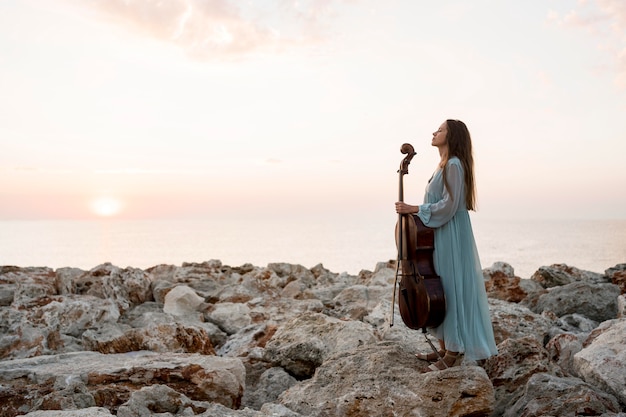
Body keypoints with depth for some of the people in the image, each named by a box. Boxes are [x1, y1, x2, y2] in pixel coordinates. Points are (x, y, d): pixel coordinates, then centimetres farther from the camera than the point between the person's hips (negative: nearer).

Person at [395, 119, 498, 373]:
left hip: (451, 235, -10)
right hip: (440, 234, 10)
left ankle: (454, 354, 3)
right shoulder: (444, 165, 16)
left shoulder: (454, 165, -14)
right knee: (441, 289, 12)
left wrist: (414, 209, -18)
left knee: (452, 288, -5)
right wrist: (414, 211, 10)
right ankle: (445, 348, 21)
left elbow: (448, 206, -20)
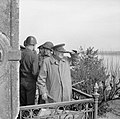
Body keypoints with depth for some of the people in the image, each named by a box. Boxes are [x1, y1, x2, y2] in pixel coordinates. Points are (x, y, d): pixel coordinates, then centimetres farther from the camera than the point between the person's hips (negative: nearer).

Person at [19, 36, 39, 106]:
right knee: (30, 104, 7)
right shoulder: (34, 55, -13)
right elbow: (35, 71, -16)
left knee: (22, 103, 14)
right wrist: (37, 79, 2)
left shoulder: (20, 54, -1)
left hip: (21, 81, 4)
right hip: (30, 82, -4)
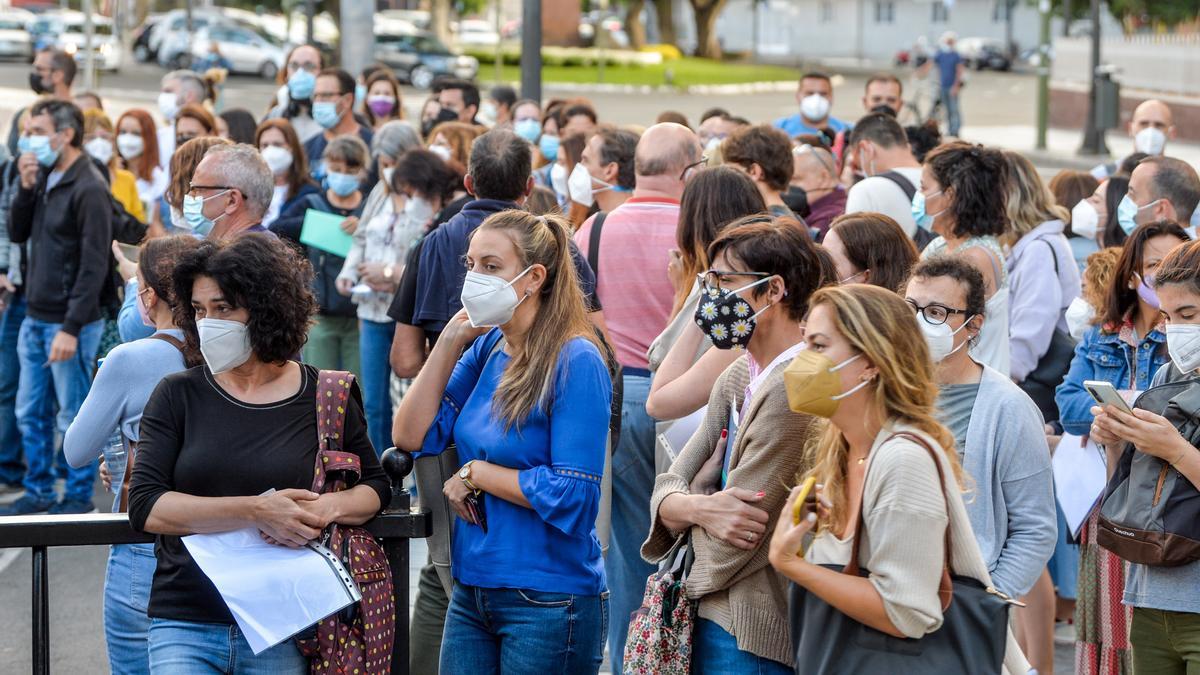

Task instructions: Write out every line of the listing above verbatim, leaving out the pictures.

Solution to the problem:
Body keypoints with depth for some of the people in the image, each named by a box. Boxes are [x1, y1, x2, y2] in pixel coordinates. Points are (x, y, d): pixel coordinates, then centimetres farther from the camera than the point between the person's hips (negative: nearer).

Person at [395, 119, 498, 373]:
left hip: (451, 235, -10)
right hip: (440, 234, 10)
left ankle: (454, 354, 3)
right shoulder: (444, 165, 16)
left shoulder: (454, 165, -14)
right knee: (441, 289, 12)
left wrist: (414, 209, -18)
left knee: (452, 288, -5)
right wrist: (414, 211, 10)
right ankle: (445, 348, 21)
left elbow: (448, 206, -20)
Body keypoints with depth for some of the people in the image, each named by a box. Boxes are [x1, y1, x2, y2] in pixel coordinates. Points are (x, y, d): pixel coordinates, then centimetres farther from the camera than the point between the person's hips (negative: nearer).

Person at [19, 36, 39, 106]:
right knee: (30, 104, 7)
right shoulder: (34, 55, -13)
right elbow: (35, 71, -16)
left knee: (22, 103, 14)
right wrist: (37, 79, 2)
left shoulder: (20, 54, -1)
left hip: (21, 81, 4)
right hip: (30, 82, -4)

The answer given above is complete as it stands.